YOUR INSTRUCTIONS —
Carry on the LLDB code review comment about writing XMM registers through ptrace from the point where it stops.

DOCUMENT PASSAGE —
[Lldb-commits] [PATCH] D117928: [lldb] Disable tests for x86 that uses write command on XMM registers

Luís Ferreira via Phabricator via lldb-commits lldb-commits at lists.llvm.org
Sat Jan 22 16:00:48 PST 2022


ljmf00 added a comment.

In D117928#3263319 <https://reviews.llvm.org/D117928#3263319>, @mgorny wrote:

> Ok, so to summarize: there's some CPU families where setting `xmm2..xmm9` via ptrace doesn't work for some reason? That's quite weird. Could it be an `xsave` bug perhaps?

Exactly. `ptrace` with `NT_FPREGSET` doesn't work properly but `NT_X86_XSTATE` does. It makes sense to me that the presence of AVX triggers this, since, from my inspection of the LLDB code, there is a fallback system on `ReadRegisterSet` that tries to use `ptrace` with `NT_X86_XSTATE` and fallbacks to `NT_FPREGSET` if it fails. The call made with `NT_X86_XSTATE` gives me different output on `strace`:

  ptrace(PTRACE_SETREGSET, 213817, NT_X86_XSTATE, {iov_base=0x555597dcd4a0, iov_len=1088}) = 0
  ptrace(PTRACE_GETREGSET, 213817, NT_X86_XSTATE, {iov_base=0x555597dcd4a0, iov_len=1088}) = 0



> FWICS the corresponding read test passes, so apparently setting them directly within the program works.

Yes, I can confirm that. Writing directly to registers is fine and reading them only triggers `PTRACE_GETREGSET` so, it is reading fine. The problem is when `ptrace` is called with `PTRACE_SETREGSET`.

Source records:
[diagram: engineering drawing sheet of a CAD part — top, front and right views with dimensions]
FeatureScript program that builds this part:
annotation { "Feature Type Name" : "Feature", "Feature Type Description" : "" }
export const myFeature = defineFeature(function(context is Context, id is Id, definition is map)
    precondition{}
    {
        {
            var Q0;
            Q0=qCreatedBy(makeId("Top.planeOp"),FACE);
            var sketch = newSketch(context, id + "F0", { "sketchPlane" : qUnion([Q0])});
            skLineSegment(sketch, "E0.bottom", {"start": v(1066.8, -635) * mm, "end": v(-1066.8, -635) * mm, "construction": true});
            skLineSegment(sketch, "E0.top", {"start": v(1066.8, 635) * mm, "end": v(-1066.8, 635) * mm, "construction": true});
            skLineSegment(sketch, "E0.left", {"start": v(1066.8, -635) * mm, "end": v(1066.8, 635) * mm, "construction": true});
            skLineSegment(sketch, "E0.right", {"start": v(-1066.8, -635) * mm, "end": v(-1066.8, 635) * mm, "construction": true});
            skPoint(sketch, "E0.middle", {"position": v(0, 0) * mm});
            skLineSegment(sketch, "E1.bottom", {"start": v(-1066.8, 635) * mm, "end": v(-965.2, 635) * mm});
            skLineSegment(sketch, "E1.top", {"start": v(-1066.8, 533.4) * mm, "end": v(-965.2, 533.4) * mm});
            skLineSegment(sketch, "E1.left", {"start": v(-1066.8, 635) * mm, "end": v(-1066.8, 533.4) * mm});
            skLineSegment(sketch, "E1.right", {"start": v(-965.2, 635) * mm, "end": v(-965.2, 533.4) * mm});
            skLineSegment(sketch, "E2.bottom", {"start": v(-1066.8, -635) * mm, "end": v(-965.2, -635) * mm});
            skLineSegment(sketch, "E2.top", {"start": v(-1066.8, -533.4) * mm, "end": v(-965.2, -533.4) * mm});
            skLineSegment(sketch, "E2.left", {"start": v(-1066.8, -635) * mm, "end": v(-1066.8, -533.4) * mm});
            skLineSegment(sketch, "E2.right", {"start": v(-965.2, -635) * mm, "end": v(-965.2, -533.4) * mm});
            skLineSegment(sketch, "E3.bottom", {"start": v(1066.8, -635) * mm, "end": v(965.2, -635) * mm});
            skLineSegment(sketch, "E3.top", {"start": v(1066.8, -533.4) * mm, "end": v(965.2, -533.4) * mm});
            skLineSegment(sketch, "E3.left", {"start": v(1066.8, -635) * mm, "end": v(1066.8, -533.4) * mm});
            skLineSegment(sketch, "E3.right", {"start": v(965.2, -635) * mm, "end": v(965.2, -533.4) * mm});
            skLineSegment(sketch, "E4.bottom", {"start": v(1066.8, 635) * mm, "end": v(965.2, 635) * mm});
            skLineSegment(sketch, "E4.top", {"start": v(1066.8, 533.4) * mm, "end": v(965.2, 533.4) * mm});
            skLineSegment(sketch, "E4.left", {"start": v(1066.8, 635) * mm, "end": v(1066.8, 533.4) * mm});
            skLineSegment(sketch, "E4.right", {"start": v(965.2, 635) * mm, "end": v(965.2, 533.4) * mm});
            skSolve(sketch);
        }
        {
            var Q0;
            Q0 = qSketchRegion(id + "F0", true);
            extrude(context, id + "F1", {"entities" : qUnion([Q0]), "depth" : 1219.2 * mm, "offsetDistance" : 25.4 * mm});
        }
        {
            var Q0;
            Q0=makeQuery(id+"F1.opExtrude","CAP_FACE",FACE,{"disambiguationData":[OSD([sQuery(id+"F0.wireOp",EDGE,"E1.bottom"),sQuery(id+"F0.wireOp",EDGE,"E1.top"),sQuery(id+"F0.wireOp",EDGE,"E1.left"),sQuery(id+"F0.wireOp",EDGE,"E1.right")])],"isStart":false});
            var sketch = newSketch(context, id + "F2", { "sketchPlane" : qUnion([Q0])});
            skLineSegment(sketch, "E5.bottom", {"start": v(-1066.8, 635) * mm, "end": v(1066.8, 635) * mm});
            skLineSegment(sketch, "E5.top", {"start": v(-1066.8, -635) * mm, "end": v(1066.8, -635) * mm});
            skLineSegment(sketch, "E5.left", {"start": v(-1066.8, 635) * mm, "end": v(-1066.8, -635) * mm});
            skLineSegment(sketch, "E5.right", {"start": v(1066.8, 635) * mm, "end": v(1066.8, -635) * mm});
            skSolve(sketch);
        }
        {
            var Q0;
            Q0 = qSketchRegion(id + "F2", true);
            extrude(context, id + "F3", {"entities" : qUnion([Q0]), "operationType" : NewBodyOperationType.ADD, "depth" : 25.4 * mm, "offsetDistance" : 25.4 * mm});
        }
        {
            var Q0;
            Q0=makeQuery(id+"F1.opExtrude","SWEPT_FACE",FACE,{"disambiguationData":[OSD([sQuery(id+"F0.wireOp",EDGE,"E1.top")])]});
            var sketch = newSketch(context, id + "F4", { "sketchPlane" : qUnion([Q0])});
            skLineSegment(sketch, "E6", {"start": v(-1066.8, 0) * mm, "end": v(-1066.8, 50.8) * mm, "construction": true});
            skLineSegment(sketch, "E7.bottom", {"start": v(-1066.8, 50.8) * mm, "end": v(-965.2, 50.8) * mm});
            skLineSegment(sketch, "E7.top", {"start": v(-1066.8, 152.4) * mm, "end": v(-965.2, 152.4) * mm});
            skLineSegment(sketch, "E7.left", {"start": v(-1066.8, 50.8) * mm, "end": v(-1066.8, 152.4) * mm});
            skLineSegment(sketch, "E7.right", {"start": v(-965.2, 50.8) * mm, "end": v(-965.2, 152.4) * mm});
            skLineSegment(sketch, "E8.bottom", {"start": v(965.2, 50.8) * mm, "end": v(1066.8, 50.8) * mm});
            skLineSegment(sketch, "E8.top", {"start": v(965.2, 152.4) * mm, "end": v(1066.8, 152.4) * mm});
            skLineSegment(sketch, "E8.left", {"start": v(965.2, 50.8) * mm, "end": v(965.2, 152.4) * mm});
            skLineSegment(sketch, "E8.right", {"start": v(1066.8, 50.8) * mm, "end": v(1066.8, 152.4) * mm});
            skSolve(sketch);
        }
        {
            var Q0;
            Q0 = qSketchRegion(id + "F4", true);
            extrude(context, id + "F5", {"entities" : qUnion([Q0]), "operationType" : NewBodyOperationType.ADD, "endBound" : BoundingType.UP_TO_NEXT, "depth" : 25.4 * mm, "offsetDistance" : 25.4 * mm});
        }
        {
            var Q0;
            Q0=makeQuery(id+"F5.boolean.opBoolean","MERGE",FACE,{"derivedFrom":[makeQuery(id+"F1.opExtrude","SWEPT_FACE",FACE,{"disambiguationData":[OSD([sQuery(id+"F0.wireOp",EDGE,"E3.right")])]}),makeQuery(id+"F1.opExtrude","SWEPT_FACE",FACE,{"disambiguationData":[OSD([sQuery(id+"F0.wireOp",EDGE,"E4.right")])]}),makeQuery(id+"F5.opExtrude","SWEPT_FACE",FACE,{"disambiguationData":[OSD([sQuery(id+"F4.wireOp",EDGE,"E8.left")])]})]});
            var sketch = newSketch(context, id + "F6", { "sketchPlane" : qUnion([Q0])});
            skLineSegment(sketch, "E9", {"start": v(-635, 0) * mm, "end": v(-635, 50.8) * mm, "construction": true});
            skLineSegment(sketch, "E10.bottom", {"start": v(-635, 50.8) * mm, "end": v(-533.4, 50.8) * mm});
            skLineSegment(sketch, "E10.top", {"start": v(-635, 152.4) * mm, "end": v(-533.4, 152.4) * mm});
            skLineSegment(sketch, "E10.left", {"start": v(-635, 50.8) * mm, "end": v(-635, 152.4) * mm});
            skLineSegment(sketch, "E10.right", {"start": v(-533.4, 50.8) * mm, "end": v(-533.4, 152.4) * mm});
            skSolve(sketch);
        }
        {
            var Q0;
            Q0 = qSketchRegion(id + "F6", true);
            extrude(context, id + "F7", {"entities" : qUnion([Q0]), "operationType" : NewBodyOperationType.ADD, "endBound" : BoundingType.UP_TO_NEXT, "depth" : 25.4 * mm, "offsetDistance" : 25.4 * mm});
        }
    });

TASK ANSWER —
Inspecting the kernel source code I see that `NT_FPREGSET` is triggered by `xfpregs_set` https://github.com/torvalds/linux/blob/master/arch/x86/kernel/fpu/regset.c#L89 . That `memset` seems very suspicious here. Blaming the source code, seems to be before Linux v5.16 .

This makes sense to me since I use Arch with the latest kernel, and a lot of people use LTS versions or outdated versions due to Ubuntu/Debian (according to Wikipedia, unstable Debian uses Linux 5.10.46). I will downgrade the kernel and try to reproduce this. Ultimately, I can try to recompile the kernel without that `memset` and see what happens. I can't find a logical reason in my brain other than wrong offsets? If I didn't calculate it wrongly, the range of bytes is the same size. Would be cool if anyone have any knowledge of the kernel and explain this to me.

> Could you tell us what CPU exactly is this? Ideally paste `/proc/cpuinfo`. I'm pretty sure this test passed successfully on my old Athlon64 that definitely didn't have AVX (or SSE3). Unfortunately, I can't retest it anymore since it died almost 2 years ago.